**To-do item**.
Would you copy out the following entries exactly, without any of the pictures?

^^^^^^^^^^^^^^^^

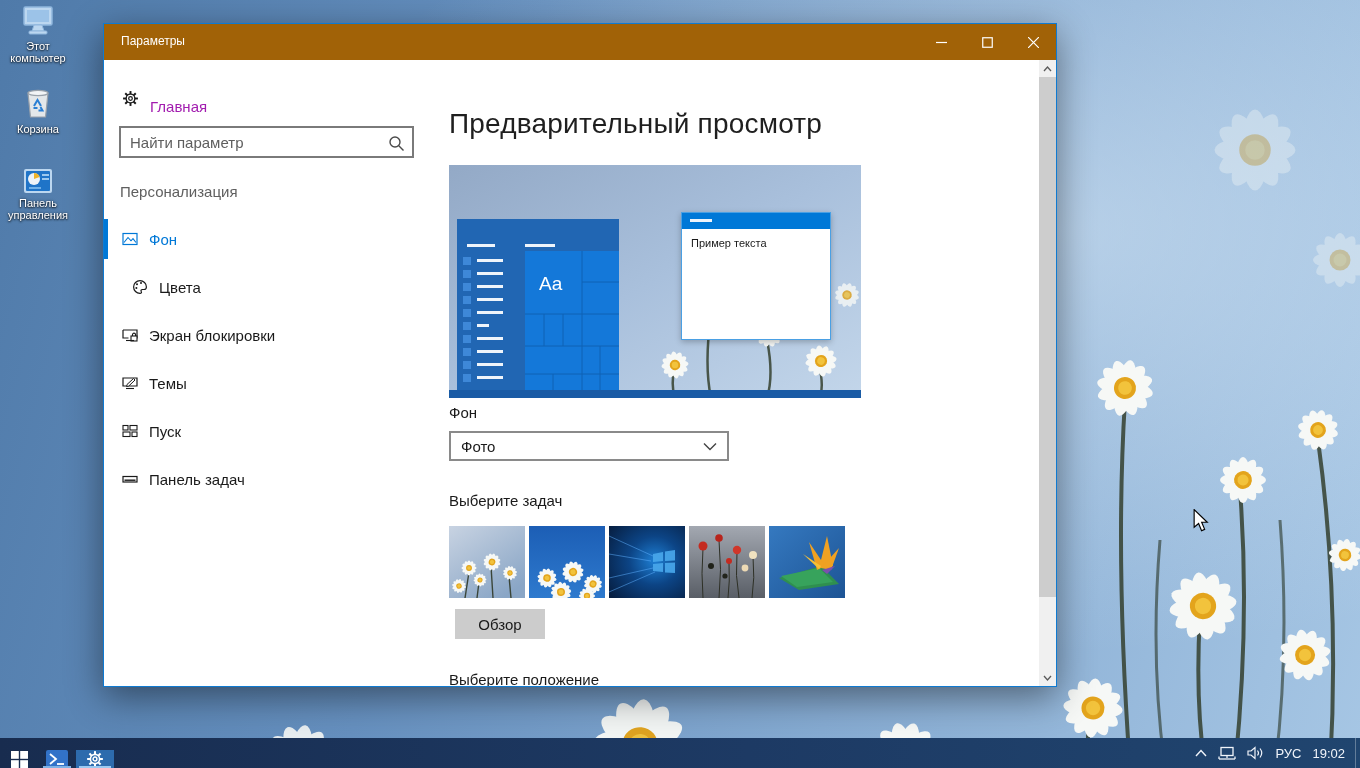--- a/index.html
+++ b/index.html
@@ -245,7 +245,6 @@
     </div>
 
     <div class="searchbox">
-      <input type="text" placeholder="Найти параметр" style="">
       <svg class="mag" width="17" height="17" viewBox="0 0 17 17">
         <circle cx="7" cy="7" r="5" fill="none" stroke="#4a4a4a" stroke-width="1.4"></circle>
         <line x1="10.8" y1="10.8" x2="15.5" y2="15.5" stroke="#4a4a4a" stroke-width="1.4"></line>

^^^^^^^^^^^^^^^^

**Exercise output**.
--- a/index.html
+++ b/index.html
@@ -245,7 +245,6 @@
     </div>
 
     <div class="searchbox">
-      <input type="text" placeholder="Найти параметр" style="">
       <svg class="mag" width="17" height="17" viewBox="0 0 17 17">
         <circle cx="7" cy="7" r="5" fill="none" stroke="#4a4a4a" stroke-width="1.4"></circle>
         <line x1="10.8" y1="10.8" x2="15.5" y2="15.5" stroke="#4a4a4a" stroke-width="1.4"></line>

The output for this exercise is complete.